Stats2_seminar_2

Rethinking Statistics

Author

Vilgot Huhn

Published

February 21, 2025

MN3

You test an individual M’s ability to solve a certain class of logical problems. M gave answers to nine versions of the problem and you coded each as correct (1) or incorrect (0). This is the data:

1, 0, 0, 0, 0, 1, 0, 0, 0

You want to estimate M’s true ability ( p ) using this model: \[ \begin{align} y_i &\sim Bernoulli(p) \\ p &\sim Uniform(0,1) \\ \end{align} \]
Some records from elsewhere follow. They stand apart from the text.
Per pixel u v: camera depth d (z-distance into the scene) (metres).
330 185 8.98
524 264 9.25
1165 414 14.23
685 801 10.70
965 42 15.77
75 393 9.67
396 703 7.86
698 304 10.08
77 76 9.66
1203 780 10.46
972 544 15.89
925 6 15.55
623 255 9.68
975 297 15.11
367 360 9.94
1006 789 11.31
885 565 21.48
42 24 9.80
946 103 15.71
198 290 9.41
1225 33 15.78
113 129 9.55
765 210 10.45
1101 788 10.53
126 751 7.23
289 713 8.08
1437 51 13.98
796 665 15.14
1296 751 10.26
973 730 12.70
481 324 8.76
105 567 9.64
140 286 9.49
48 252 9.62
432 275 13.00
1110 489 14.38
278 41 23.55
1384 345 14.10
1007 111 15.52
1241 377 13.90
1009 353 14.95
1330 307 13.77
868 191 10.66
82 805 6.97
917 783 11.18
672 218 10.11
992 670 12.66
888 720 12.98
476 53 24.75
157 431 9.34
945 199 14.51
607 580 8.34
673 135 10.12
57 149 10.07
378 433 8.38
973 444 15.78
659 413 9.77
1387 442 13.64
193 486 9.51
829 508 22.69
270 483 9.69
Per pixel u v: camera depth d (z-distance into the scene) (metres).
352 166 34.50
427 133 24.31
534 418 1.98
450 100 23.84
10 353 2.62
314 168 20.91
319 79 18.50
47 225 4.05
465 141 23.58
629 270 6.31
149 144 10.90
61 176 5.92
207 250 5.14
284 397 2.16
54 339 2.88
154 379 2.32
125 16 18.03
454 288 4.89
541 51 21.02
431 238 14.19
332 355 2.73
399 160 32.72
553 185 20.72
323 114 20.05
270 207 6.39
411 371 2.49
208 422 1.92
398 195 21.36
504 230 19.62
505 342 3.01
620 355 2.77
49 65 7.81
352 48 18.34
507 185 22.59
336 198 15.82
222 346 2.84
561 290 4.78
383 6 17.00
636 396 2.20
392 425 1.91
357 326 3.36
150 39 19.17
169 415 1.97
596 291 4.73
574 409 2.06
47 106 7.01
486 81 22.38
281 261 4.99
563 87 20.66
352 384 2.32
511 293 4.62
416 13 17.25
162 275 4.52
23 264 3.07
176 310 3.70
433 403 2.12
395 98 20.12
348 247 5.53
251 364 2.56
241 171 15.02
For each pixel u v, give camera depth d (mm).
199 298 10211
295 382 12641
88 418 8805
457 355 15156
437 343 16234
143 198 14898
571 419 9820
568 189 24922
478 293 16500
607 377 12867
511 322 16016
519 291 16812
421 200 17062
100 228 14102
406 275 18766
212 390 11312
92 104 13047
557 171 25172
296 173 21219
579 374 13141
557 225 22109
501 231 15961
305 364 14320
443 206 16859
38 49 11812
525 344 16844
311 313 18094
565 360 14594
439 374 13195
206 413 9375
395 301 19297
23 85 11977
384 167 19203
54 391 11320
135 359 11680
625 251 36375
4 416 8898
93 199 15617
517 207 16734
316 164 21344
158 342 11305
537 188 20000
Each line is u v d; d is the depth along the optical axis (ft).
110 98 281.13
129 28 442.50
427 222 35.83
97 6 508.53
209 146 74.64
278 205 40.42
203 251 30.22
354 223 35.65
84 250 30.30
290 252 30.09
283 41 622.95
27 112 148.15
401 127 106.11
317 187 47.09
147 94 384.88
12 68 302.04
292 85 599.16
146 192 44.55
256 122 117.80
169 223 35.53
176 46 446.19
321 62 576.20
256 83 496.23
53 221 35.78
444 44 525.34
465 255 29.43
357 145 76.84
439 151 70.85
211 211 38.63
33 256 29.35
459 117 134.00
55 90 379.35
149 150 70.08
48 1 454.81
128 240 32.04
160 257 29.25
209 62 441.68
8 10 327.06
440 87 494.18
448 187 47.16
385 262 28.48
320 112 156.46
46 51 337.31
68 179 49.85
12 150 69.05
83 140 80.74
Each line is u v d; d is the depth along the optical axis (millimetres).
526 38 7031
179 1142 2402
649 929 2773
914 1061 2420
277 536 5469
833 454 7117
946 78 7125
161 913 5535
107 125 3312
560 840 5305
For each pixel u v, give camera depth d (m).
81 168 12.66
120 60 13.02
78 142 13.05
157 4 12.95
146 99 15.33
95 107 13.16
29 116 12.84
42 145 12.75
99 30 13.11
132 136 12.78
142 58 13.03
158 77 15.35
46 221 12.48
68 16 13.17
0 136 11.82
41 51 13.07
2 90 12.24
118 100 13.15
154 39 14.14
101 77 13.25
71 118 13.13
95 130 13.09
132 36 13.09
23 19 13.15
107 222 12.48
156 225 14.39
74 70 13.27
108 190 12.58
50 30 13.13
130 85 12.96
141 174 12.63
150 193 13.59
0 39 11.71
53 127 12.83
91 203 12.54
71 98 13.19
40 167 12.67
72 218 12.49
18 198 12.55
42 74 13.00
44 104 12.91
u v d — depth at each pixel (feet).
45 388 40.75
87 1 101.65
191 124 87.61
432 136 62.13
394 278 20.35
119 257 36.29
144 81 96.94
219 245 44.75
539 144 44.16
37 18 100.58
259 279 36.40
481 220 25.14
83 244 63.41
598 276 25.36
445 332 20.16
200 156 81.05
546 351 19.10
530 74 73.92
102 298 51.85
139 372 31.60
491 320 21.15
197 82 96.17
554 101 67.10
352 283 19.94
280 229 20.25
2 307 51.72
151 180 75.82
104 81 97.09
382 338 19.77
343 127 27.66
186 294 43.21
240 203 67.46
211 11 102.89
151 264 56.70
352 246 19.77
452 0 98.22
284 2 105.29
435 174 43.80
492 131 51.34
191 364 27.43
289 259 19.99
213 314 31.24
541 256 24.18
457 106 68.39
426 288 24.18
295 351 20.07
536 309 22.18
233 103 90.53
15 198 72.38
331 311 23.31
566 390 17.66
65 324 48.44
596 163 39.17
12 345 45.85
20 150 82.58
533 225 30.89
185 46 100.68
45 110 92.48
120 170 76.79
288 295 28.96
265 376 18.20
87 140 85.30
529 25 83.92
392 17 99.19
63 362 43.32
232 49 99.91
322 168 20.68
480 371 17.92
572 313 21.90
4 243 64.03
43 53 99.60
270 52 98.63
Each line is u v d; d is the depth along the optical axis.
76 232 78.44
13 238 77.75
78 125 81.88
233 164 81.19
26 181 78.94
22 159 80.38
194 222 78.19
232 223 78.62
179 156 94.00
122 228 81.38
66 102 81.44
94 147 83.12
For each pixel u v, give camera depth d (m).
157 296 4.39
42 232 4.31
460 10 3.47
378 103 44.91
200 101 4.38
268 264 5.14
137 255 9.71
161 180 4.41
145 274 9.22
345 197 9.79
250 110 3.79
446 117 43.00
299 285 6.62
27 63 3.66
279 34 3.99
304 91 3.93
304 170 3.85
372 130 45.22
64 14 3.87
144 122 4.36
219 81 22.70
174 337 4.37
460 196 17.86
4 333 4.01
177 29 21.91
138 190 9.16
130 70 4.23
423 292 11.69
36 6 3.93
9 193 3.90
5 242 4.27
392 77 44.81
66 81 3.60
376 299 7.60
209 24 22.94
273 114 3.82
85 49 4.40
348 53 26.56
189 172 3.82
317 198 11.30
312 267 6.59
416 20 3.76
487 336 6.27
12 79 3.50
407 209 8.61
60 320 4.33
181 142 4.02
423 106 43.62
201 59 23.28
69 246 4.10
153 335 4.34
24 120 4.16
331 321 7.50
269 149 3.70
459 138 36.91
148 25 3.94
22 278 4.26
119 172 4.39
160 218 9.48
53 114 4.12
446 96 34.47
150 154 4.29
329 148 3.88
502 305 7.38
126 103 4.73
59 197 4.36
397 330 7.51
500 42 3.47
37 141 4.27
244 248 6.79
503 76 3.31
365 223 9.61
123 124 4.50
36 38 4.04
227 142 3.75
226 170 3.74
List the critical assumptions of this model.
Use grid approximation to derive point estimate and 95 % Compatibility Interval (CI, defined as a highest density interval).
Verify that you obtain the same result using the binomial distribution with \(n = 9\), that is, equal to the number of trials (this is McElreath’s approach to his globe tossing data).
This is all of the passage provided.